これ以上やばい事をしない内にとベルジェを捕まえて、もちりとしている体を捕まえてもにもにする。手から出ようと藻掻くが、逃す訳は無い。
「こちらの兎は、セルフィさんと契約しているアーティファクトだ。彼女を侮辱しない方がいい。そして、骨を折ってくれた彼女に感謝すべきだ。そのおかげで戦えるのだから」
イクリスさんが反論してくれた事に、私がジーンと感じ入っていると、丁度エンリケ氏は苦労しながらソファを元に戻している所だった。因みにベルジュは例の如く『兎ではないわ!』とお決まりのセリフを言って癇癪を起こしている。でも、兎の形している事実は覆らないからなあ。
「アーティファクトがそんな一般人と契約しているだって?そんなバカな話があるか」
エンリケ氏はベルジェを睨むと、そう言ってフンと鼻を鳴らす。対してベルジュは腕を組んで下から睥睨するではないか。

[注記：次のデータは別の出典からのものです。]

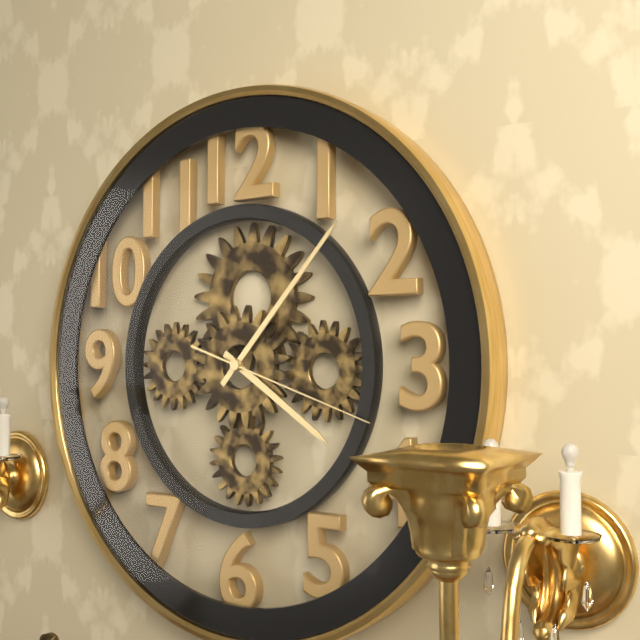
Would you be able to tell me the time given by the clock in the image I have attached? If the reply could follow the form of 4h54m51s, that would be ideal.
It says 4h07m18s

『バカも何も、現にこうして契約しておる。因みに、貴様にはワシと契約する資格など無いがな
「こんな女に資格も何も無いだろ……」
失礼が過ぎる。
『ワシと契約出来るのは、ニンゲンの中に流れる血の種類だからな。悪人でも善人でも関係無い。合うか合わないか、それだけだ。最も、願いを叶えようとして簡単に触れようとしてくる者は愚か者が多く、相対的に呪われたものが殆どだがな』
知らなかった。血液型的な何かなんだろうか。
何となく空気が悪くなった所で、ギルド長が仕切り直すように”パンッ”と手を打つ。
「はいはい。せっかくアライアンスパーティーで行く事になったのだから、険悪になるのはゴメンよ。仲良くとまでは言わないけど、協力はしてちょうだいネ」
若干ギスっているが、一緒に討伐に行かない訳にはいかないので、再びギルドから狂わずのコンパスと固形の食料をたっぷり渡す。今回はサーリャさんが居るのでギルドからの魔術師の貸し出し人員は居ない。純粋な合同パーティーだ。”悠久”の腕は分からないが”氷雪”の実力は自分で見て知っているので信頼している。
問題は”悠久”との連携だ。ランクだけは上なので、”悠久”がマウントでも取らないといいけど。
実は、ランクというのは各冒険者ギルド支部に一任されているので、明確な決まりが無い。駆け出し初心者は流石にEに決まっているが、何をどれだけの数倒したという基準も無い。なので、ある国でAランクでも、他国ではBだったりSだったりする可能性もある。
しかし、エンリケ氏の態度も悪いのだが、他のメンバーも事なかれ主義なのか、いつもこの調子なのか、大して気にもかけていないようだった。まさか海の向こうで居づらくなったからこちらに流れて来たというオチでは無いと思いたい。
ベルジュが助けてくれるなら助かるのだが、契約者の私から離れる訳は無いし、かと言って戦闘が目的な依頼では私は足手まといになってしまう。
準備期間を経る事1週間。釈然としないながらもギルド貸し出しの馬車を見送り、無事を祈るしかなかった。